In Trauma Stewardship, we are called to meet these challenges in an intentional way. Lipsky offers a variety of simple and profound practices, drawn from modern psychology and a range of spiritual traditions, that enable us to look carefully at our reactions and motivations and discover new sources of energy and renewal. She includes interviews with successful trauma stewards from different walks of life and even uses New Yorker cartoons to illustrate her points.

“We can do meaningful work in a way that works for us and for those we serve,” Lipsky writes. “Taking care of ourselves while taking care of others allows us to contribute to our societies with such impact that we will leave a legacy informed by our deepest wisdom and greatest gifts instead of burdened by our struggles and despair.

Paperback | 288 pages | Berrett-Koehler Publishers | 2009

Laura van Dernoot Lipsky is the founder and director of The Trauma Stewardship Institute. Widely recognized as a pioneer in the field of trauma exposure, she has worked locally, nationally, and internationally for more than three decades.
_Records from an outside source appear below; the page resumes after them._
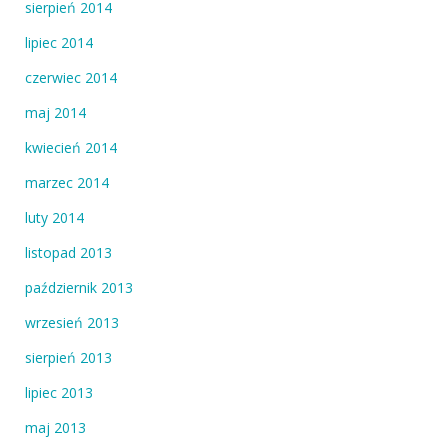
sierpień 2014
lipiec 2014
czerwiec 2014
maj 2014
kwiecień 2014
marzec 2014
luty 2014
listopad 2013
październik 2013
wrzesień 2013
sierpień 2013
lipiec 2013
maj 2013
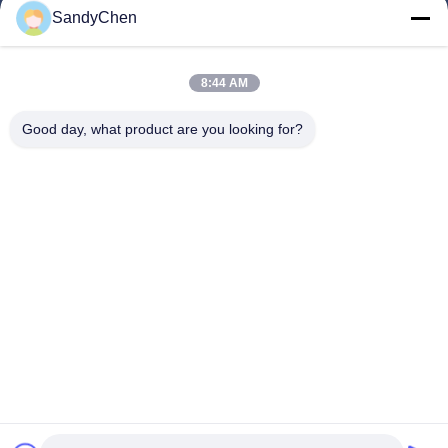
SandyChen
Maison
Produits
8:44 AM
Vidéos
Good day, what product are you looking for?
Au Sujet De Nous
Visite D'usine
Contrôle De Qualité
Demandez Une Citation
Follow Us
©2017- Zhangjiagang HuaDong Boiler Co., Ltd.. Tout le monde. Les droits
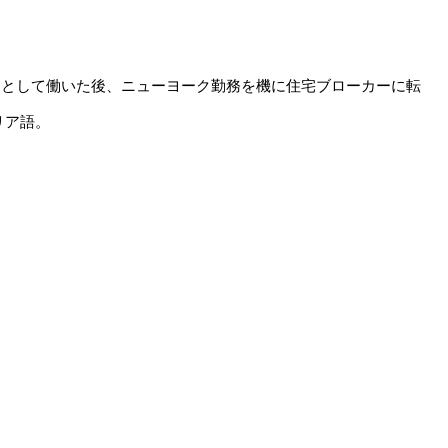
カーとして働いた後、ニューヨーク勤務を機に住宅ブローカーに転
リア語。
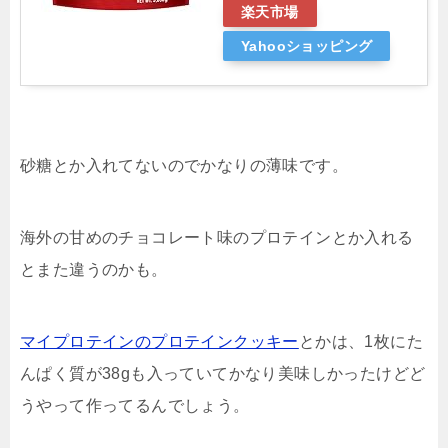
楽天市場
Yahooショッピング
砂糖とか入れてないのでかなりの薄味です。
海外の甘めのチョコレート味のプロテインとか入れる
とまた違うのかも。
マイプロテインのプロテインクッキー
とかは、1枚にた
んぱく質が38gも入っていてかなり美味しかったけどど
うやって作ってるんでしょう。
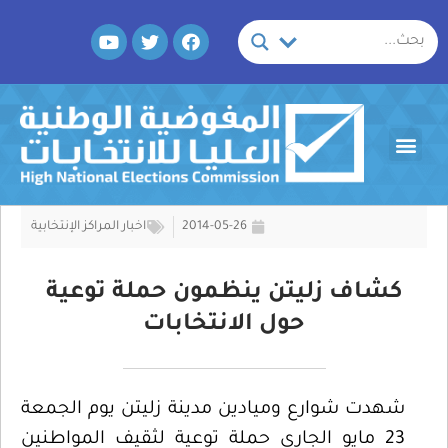
خطي
Y
T
F
لى
o
w
a
لمحتوى
u
i
c
t
t
e
u
t
b
b
e
o
Menu
e
r
o
k
2014-05-26
اخبار المراكز الإنتخابية
كشاف زليتن ينظمون حملة توعية
حول الانتخابات
شهدت شوارع وميادين مدينة زليتن يوم الجمعة
23 مايو الجاري حملة توعية لثقيف المواطنين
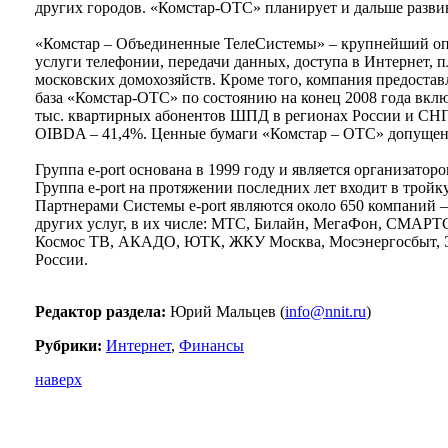
других городов. «Комстар-ОТС» планирует и дальше развив
«Комстар – Объединенные ТелеСистемы» – крупнейший опе
услуги телефонии, передачи данных, доступа в Интернет, п
московских домохозяйств. Кроме того, компания предостав
база «Комстар-ОТС» по состоянию на конец 2008 года вклю
тыс. квартирных абонентов ШПД в регионах России и СНГ.
OIBDA – 41,4%. Ценные бумаги «Комстар – ОТС» допущен
Группа e-port основана в 1999 году и является организатор
Группа e-port на протяжении последних лет входит в трой
Партнерами Системы e-port являются около 650 компаний
других услуг, в их числе: МТС, Билайн, МегаФон, СМАРТ
Космос ТВ, АКАДО, ЮТК, ЖКУ Москва, Мосэнергосбыт, ЭР-Т
России.
Редактор раздела:
Юрий Мальцев (
info@nnit.ru
)
Рубрики:
Интернет
,
Финансы
наверх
Coauthor Connie Burk started her work in the anti-violence movement 25 years ago in Lawrence, Kansas. As a student activist and then a domestic violence shelter advocate, she began to make sense of her own experience with family violence and to build a framework for engaging people to make change. As her work progressed, she co-founded the first regional domestic violence survivor services for lesbian, bisexual, trans, and gay people in Kansas as a project of Women’s Transitional Care Services.